Here's how GDP growth looks on a year-over-year basis. The headline in WSJ says growth nearly stalled out; the data shows growth of 3.0% (real), the second highest growth rate in the past 5 years.



Part of the story about disappointing GDP growth was that inventories expanded. The next chart therefore strips out the changes in GDP due to inventory. This is a better measure of consumption growth than total GDP.  What you see, however, is that real growth excluding inventories was 2.5%, the third highest rate of growth in the past 8 years.



How about the "personal consumption expenditures" part of GDP, the component which accounts for about 70% of GDP? If growth is weak, we would expect it to show up in consumption. In the first quarter, consumption grew 3.0%, the highest growth rate in 5 years.



So, what's going on here? The headlines say that the economy is stalling, yet GDP growth is, by various measures, among the best since the end of the recession.

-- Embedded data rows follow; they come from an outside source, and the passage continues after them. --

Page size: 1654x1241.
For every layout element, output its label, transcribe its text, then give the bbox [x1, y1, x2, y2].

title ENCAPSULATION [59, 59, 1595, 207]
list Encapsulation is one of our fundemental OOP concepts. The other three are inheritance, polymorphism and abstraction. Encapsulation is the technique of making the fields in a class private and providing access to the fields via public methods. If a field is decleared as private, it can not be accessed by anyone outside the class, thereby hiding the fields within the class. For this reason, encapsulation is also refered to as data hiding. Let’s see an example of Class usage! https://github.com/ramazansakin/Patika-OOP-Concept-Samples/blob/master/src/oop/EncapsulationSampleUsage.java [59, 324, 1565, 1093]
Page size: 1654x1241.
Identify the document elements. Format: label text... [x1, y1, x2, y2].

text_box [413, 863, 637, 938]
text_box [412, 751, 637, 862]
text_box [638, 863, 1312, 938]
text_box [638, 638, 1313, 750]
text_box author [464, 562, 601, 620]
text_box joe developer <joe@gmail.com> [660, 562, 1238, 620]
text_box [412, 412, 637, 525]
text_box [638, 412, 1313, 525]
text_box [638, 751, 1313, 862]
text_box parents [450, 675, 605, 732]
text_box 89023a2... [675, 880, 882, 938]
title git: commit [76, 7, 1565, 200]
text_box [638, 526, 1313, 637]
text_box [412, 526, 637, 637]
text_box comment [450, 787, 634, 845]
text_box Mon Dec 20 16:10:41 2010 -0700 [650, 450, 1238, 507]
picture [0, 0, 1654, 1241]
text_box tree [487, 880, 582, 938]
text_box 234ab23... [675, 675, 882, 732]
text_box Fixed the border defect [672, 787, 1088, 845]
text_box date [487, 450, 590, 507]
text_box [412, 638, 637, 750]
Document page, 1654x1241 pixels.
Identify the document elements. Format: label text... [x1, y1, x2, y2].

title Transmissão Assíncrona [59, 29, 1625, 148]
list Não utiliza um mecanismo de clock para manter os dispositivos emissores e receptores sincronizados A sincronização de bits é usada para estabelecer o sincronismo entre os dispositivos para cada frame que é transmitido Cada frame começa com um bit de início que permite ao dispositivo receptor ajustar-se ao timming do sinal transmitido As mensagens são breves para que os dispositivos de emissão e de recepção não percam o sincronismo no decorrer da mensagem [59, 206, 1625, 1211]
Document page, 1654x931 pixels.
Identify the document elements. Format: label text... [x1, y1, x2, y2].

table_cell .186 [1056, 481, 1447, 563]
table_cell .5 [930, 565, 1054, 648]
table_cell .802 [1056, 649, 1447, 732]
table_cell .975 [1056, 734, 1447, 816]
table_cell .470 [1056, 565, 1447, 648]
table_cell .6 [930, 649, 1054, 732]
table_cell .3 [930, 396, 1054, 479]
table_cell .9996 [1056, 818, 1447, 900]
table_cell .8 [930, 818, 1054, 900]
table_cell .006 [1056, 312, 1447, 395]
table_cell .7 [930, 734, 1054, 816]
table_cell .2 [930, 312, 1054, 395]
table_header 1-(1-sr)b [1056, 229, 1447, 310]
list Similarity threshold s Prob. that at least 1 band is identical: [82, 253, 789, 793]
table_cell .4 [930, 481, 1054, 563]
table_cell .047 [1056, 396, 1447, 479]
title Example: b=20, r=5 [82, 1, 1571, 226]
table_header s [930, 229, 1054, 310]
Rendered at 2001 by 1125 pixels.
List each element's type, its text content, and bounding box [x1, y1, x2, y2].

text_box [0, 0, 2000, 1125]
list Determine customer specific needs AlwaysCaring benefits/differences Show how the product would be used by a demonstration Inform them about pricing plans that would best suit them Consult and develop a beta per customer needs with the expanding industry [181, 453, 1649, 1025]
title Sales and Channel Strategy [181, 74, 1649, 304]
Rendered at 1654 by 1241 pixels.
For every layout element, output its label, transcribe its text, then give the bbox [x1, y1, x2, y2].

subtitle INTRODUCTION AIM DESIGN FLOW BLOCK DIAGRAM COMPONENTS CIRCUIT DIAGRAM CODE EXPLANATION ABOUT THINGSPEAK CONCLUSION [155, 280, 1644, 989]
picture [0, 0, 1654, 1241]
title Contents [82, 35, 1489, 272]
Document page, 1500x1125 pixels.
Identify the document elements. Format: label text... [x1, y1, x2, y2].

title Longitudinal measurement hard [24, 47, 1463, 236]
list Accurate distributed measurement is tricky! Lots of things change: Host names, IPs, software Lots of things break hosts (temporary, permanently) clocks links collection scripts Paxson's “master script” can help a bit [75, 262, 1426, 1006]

The difference is timeframe. Instead of focusing on the trend in growth, the headlines focused on the change from the prior quarter. Which way is more useful? The next chart shows the quarter-on-quarter change in GDP growth used in the headlines.



What's apparent is that quarterly growth varies widely, sometimes growing at nearly 5% (annualized) and sometimes contracting (negative growth). There's no trend except that strong quarters follow weak quarters.

And that's exactly what happened in the first quarter of this year. Growth was the strongest in 11 years in the third quarter of 2014, so weaker growth in the recent quarter is not surprising. In fact, it follows a pattern from just last year where first quarter 2014 growth was minus 4% (annualized). That, again, was then followed by the strongest quarterly growth since 2003.

Another apparent pattern is winter weakness. That has been the case every year since the recession ended (arrows).

The point is that economic growth doesn't follow a smooth path. The data is volatile, and this means there is very little that can be learned over short time periods. When we lengthen the time period to cover an annual cycle, the trend is apparent. And, as the charts at the top of this post show, the trend continues to be positive.